I had heard of their activities in Montreal before I had commenced my studies at McGill University. Their enemy Eno Ergot from some far away planet had apparently landed at the campus of McGill University a few years back. They had battled Montreal mayor Jean Droolpoop during Expo 67 and had lead mutant revolts at the Queen Fairy Veterans Hospital and Douglas Psychiatric Institute. You might say they were the grandfathers of mutantism. Robert K. Stephen, my collaborator on this book, has written a brilliant history of mutantism in his seminal “Mutantism on the March” so I encourage you to read that serialized masterpiece for a complete historical treatise on mutantism.
What I will say is mutantism involves advocates for the rights of mutants on a global scale. And who are mutants you ask? They are the limbless, the lepers, the deformed, the mentally challenged, some criminals, disadvantaged and exploited populations etc. Luminaries such as Santa Claus and Tarzan had been involved with mutantism so it was no far out pie in the sky irrelevant social and political movement.

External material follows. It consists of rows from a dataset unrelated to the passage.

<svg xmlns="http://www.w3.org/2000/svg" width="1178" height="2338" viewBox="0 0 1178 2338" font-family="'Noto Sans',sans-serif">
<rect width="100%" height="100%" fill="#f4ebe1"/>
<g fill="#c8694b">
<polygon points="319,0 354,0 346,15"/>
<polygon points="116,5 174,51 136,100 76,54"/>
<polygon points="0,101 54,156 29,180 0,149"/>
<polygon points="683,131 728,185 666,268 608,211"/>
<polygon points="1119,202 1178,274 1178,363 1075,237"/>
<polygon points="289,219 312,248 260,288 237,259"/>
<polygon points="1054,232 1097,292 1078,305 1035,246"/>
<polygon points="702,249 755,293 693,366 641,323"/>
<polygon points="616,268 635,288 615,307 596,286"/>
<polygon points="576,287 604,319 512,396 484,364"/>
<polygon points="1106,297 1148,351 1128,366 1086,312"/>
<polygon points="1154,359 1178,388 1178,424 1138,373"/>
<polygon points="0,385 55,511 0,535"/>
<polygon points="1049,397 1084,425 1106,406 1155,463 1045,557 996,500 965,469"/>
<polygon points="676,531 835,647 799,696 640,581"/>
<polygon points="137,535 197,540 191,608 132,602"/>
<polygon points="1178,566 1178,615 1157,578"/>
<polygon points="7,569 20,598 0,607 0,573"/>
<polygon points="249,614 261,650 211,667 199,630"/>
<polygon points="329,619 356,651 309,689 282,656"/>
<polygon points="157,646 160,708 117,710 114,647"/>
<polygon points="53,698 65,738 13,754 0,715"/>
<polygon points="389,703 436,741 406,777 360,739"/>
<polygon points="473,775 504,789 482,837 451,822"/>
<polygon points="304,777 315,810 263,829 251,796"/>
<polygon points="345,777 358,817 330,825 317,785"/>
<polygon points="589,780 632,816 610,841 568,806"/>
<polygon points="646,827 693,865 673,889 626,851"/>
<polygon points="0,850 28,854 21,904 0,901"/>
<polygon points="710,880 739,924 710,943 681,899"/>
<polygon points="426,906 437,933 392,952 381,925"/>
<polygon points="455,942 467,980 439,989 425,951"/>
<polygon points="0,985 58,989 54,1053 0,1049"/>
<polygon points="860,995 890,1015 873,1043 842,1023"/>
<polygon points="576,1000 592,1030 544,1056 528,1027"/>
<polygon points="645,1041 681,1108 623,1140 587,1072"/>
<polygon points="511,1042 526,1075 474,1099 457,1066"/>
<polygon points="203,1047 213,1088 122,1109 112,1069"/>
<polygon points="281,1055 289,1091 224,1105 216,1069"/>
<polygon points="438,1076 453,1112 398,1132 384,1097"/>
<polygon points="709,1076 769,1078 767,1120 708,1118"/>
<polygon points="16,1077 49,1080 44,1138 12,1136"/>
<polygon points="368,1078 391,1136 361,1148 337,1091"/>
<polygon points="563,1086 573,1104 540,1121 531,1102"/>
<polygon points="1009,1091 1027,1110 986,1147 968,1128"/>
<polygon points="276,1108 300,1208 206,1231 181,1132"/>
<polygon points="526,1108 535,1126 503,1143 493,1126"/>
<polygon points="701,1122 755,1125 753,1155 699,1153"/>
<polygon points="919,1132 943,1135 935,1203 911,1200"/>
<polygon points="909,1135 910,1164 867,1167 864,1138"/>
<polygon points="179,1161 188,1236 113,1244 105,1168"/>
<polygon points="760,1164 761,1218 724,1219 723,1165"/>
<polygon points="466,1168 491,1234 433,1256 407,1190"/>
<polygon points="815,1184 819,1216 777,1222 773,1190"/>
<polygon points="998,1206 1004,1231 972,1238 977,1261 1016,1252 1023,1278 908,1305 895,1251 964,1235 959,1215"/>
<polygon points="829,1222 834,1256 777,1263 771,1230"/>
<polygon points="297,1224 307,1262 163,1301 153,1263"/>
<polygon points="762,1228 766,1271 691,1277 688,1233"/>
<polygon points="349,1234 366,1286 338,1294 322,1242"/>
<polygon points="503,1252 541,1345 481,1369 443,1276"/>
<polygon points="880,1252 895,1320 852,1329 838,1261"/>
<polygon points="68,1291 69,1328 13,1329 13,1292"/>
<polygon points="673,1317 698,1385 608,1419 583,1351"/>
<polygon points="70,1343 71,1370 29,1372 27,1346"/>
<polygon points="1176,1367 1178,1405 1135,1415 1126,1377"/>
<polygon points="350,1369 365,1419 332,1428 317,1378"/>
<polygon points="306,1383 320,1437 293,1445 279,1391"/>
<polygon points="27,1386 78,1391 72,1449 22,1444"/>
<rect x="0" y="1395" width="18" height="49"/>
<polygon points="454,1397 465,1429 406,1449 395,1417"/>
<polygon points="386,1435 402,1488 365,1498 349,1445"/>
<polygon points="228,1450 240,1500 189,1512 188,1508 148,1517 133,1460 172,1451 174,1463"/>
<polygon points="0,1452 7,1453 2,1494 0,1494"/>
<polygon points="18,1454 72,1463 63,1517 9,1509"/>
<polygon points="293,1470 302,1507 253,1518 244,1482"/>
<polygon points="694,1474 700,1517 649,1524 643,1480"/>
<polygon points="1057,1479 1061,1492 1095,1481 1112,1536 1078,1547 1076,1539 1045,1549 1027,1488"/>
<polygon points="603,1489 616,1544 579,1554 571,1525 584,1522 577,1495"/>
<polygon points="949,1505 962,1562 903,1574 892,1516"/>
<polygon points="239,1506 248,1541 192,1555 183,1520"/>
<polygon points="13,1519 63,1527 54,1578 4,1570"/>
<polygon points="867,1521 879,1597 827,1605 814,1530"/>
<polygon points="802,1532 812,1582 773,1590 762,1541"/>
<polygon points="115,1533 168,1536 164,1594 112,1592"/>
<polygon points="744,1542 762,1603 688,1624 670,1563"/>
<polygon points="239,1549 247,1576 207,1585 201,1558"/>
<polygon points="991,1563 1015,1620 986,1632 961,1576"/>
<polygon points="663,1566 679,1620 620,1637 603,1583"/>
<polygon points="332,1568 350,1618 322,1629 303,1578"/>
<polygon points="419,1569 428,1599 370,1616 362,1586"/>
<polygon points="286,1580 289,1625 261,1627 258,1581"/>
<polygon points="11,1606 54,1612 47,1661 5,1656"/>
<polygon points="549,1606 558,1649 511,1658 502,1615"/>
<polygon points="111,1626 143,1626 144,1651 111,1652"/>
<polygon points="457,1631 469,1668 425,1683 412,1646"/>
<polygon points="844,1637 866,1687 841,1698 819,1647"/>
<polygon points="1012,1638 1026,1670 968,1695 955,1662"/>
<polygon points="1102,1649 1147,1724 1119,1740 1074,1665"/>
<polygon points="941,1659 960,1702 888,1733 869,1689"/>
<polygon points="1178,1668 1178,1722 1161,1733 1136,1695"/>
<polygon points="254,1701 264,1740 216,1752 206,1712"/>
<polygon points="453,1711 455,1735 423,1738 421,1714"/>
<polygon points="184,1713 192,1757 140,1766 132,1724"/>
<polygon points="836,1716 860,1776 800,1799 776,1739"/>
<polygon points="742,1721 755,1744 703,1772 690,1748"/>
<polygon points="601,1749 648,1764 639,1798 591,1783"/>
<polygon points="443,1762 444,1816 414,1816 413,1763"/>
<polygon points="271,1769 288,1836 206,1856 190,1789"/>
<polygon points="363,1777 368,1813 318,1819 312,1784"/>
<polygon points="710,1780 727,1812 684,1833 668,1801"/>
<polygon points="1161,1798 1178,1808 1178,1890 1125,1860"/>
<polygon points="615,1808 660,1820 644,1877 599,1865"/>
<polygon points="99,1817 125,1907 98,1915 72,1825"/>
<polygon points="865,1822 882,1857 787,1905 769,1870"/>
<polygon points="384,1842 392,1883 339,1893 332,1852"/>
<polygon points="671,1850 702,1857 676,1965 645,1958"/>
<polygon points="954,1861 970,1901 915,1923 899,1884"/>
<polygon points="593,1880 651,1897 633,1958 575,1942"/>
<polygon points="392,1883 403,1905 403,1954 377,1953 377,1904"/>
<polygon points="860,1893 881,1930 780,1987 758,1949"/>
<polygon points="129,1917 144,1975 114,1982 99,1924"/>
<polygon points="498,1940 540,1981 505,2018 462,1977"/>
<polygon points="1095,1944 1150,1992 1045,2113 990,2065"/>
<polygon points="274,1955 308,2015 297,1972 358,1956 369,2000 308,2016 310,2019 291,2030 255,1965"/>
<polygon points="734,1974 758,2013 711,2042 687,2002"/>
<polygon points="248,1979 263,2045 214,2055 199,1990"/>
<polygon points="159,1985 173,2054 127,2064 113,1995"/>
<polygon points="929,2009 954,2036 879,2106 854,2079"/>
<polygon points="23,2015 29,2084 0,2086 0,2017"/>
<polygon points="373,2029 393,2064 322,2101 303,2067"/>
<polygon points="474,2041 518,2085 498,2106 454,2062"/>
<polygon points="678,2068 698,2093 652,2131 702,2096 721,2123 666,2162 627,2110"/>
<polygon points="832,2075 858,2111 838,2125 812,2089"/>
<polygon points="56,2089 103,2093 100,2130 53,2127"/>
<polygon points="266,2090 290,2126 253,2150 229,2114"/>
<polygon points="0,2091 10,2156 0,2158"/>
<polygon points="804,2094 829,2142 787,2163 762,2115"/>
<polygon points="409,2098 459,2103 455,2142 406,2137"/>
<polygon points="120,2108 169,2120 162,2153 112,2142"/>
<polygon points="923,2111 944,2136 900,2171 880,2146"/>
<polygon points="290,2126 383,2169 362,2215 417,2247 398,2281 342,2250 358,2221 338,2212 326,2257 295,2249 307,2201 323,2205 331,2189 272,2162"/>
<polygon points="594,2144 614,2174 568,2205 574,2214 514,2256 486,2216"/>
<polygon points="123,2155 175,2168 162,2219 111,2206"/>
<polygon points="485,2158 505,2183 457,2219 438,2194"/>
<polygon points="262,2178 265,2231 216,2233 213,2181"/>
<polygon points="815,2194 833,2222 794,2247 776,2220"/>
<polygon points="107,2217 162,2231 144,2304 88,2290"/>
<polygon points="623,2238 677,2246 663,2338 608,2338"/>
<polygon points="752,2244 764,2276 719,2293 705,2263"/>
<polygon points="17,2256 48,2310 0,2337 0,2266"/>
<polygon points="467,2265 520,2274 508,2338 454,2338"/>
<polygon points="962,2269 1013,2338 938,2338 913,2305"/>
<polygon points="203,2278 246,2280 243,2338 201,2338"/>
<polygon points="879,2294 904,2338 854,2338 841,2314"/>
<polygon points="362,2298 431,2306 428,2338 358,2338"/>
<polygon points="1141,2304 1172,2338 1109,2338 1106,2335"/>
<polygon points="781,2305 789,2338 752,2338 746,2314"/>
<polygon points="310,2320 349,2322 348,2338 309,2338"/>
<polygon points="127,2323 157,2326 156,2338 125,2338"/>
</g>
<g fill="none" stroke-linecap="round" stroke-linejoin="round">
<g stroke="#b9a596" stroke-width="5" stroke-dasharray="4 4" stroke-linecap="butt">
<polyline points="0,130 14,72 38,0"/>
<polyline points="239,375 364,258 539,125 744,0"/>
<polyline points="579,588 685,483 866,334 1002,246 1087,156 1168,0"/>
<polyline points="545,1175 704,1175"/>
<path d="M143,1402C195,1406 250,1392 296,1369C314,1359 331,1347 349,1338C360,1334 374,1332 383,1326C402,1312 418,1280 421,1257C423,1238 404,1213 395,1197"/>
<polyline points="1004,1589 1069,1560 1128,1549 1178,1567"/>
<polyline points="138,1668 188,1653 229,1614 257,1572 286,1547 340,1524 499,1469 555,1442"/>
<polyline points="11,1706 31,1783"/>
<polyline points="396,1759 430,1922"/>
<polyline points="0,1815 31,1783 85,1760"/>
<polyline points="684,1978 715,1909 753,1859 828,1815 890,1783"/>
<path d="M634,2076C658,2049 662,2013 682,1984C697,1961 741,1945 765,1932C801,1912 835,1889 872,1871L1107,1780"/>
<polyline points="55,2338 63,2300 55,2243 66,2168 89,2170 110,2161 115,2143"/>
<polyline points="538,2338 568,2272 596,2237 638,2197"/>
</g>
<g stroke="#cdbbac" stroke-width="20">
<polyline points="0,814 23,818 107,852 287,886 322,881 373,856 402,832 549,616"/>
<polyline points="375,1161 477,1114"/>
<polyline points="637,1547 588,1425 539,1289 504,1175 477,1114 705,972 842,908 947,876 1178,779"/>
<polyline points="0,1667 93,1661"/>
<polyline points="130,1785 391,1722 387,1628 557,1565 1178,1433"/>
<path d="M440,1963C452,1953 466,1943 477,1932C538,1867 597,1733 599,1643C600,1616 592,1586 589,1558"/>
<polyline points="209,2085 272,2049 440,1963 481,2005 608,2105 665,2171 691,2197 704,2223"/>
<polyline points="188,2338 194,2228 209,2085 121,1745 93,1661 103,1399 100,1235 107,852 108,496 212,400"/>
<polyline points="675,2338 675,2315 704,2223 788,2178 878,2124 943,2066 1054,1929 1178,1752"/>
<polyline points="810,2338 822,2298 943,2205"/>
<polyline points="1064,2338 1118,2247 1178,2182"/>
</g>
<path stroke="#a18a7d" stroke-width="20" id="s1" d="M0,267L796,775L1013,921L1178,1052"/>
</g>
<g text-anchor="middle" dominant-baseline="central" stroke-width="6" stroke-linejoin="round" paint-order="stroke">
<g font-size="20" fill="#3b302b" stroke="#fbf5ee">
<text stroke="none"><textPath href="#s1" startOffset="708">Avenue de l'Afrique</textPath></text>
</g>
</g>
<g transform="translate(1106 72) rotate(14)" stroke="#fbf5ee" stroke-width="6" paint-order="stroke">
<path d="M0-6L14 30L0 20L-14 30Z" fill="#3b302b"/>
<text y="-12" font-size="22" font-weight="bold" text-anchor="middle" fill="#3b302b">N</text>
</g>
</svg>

I had developed an excellent working relationship with Squid. Squid had contacted me in Toronto to congratulate me upon being called to the Ontario Bar and offered me a job in New York to help draft the Charter of Mutant Rights. I had written an article on the Canadian Bill of Rights so he thought this and my legal training qualified me for the job. It sure beat an offer for a full-time legal position in Toronto with Mr. Donut. So here I was on the midnight Greyhound bus from Toronto to New York full of Amish.